A review by missbookiverse
Es wird keine Helden geben by Anna Seidl

4.0

Es ist keine Frage, dass Anna Seidl mit ihren gerade mal 18 Jahren ein solides Debüt hingelegt hat. Das Alter merkt man ihrem klaren Schreibstil nicht an. Was ich wirklich erstaunlich finde, ist dass die Autorin selbst nie einen Amoklauf miterlebt hat. Kann man es sich dann wirklich herausnehmen über so ein Thema zu schreiben? Es sich erlauben sich in die Figuren hineinzuversetzen und zu beschreiben wie es ist so etwas zu durchleben? Klar, das ist das Wasser und Brot der meisten Autoren, aber bei einem so heiklen Thema kam mir die Frage öfter in den Sinn. Ich kann nicht beurteilen wie realistisch die Autorin die Erfahrungen eines Mädchen, das einen Amoklauf mit angesehen hat, schildert, aber mir kam es nie unecht oder ausgedacht vor. Einzig die direkte Ansprache des Lesers ist mir manchmal sauer aufgestoßen. Vor allem am Anfang sagt Protagonistin Miriam immer wieder “ihr könnt euch das nicht vorstellen”, was mir ein bisschen blöd vorkommt… aber Anna Seidl kann das oder wie?

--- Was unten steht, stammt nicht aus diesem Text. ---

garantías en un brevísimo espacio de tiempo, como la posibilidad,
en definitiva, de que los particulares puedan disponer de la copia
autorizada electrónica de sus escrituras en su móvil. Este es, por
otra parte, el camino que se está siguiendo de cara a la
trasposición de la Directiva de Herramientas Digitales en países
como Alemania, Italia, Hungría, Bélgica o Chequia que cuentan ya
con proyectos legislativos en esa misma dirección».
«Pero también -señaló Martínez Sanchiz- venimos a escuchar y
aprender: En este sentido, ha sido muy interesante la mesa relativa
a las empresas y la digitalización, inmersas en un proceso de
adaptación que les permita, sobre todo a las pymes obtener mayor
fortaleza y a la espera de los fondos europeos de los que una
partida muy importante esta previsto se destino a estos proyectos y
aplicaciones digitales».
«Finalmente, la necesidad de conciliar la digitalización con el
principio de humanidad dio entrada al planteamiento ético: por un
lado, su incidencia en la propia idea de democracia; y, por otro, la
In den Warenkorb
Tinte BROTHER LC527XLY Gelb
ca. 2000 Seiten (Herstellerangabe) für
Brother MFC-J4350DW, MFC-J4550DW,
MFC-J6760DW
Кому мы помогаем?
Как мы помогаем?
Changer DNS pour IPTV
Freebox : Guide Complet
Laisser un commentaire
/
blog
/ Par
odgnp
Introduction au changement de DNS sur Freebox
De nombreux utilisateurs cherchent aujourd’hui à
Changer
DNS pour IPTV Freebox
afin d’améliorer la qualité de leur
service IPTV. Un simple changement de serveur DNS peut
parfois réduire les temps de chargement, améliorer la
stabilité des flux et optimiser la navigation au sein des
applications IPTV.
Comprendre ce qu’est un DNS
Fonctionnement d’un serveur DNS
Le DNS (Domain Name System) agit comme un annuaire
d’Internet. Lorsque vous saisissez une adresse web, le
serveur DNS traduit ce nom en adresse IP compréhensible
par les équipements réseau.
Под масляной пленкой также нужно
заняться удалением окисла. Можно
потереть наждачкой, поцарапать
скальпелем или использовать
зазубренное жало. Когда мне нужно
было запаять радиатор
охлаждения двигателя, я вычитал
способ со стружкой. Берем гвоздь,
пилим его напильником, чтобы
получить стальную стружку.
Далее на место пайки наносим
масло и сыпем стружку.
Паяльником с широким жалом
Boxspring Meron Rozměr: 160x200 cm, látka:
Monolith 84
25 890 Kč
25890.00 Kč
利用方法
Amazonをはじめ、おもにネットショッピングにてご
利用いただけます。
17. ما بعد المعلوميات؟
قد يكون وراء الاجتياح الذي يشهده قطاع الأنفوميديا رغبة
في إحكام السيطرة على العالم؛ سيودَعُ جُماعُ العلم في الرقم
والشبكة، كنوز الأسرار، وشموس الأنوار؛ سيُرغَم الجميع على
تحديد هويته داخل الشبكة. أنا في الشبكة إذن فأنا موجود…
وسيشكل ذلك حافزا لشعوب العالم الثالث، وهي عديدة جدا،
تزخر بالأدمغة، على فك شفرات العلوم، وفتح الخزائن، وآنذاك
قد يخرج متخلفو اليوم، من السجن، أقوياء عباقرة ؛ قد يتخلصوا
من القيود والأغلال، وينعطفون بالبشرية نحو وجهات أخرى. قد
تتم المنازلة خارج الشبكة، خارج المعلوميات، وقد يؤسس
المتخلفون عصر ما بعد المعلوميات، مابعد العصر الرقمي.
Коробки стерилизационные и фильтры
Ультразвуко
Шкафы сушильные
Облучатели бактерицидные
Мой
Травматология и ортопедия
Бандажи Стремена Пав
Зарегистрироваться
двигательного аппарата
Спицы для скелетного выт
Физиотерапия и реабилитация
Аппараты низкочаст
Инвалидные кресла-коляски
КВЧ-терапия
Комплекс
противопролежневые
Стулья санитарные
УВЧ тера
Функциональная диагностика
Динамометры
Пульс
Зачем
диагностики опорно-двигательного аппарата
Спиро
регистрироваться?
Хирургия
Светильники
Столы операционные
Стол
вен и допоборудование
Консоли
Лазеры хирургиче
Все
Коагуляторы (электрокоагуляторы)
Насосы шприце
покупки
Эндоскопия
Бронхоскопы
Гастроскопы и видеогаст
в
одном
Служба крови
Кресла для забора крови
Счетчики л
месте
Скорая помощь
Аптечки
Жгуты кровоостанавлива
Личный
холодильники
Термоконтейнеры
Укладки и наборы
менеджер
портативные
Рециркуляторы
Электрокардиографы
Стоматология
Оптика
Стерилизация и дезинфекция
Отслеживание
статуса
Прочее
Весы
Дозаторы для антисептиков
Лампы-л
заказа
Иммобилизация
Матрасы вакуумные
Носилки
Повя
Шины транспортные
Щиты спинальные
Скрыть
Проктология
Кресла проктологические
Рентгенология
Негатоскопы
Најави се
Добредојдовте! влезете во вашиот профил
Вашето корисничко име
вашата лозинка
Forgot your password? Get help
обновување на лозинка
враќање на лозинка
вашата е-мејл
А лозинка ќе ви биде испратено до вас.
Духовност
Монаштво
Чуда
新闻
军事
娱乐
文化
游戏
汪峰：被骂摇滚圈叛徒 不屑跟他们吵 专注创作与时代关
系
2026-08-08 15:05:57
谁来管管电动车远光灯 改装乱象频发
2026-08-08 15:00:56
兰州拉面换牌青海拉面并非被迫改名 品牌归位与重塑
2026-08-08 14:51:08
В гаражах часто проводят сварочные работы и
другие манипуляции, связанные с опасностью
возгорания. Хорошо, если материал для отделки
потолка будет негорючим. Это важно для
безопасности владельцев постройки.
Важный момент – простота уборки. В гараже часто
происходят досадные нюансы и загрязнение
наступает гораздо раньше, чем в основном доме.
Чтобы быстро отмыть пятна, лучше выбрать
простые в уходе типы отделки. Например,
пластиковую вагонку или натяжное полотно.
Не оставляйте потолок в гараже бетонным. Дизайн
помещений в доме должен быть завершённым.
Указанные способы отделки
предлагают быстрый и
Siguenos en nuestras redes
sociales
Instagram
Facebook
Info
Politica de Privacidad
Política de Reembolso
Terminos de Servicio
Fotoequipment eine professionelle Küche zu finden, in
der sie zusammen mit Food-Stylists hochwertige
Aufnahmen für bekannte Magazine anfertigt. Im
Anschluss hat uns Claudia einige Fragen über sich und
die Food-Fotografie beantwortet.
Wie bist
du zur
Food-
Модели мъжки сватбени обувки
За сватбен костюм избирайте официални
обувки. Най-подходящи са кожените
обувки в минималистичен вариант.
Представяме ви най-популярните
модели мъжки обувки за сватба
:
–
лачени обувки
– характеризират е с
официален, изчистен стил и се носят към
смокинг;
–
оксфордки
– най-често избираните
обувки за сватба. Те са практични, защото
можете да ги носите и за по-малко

Während zwischenmenschliche Szenen mit Miriams Freunden oder Eltern richtig gut funktionieren, wurden mir die zusammenfassenden Gedanken vor allem gegen Kapitelende manchmal zu allgemein. Es wird generalisiert und das klingt schnell abgelutscht und pseudo-philosophisch, gar altklug von einem 16jährigen Mädchen. Hier hätte mir mehr Platz für eigene Gedanken besser gefallen. Klar, es geht um Miriam und sie will ihre Geschichte mit ihren Erkenntnissen schildern, aber manche Schlüsse sollte der Leser selbst ziehen dürfen.

Richtig zwiespältig wird der Roman, als man erfährt wie Miriam und ihre Freunde den Amokläufer früher behandelt haben. Sie gehören nämlich zu genau der Gruppe Schülern, die ihm das Leben schwer gemacht haben. Ihm gesagt haben, dass er stinkt, sich über ihn lustig gemacht und ihn gedemütigt haben. Da schleicht sich natürlich schon die Frage in den Kopf, ob sie das nicht irgendwie verdient haben? Meine Antwort lautet eindeutig nein. Wie es in dem Buch so schön heißt:

Das Leben ist eine zerbrechliche, kurze Sache. Jeder lebt nur ein einziges Mal. Jeder ist etwas Besonderes. Und deshalb zerstört man nicht einen Menschen, sondern eine ganze Welt. Deshalb hat niemand das Recht, eine Waffe auf dich u richten. Niemals.
(S. 251)


Das ist auch meine Meinung, obwohl ich gleichzeitig finde, dass Miriam sich früher scheiße verhalten hat und durchaus irgendwie dafür bestraft werden sollte, allerdings nicht mit Gewalt, niemals mit Gewalt.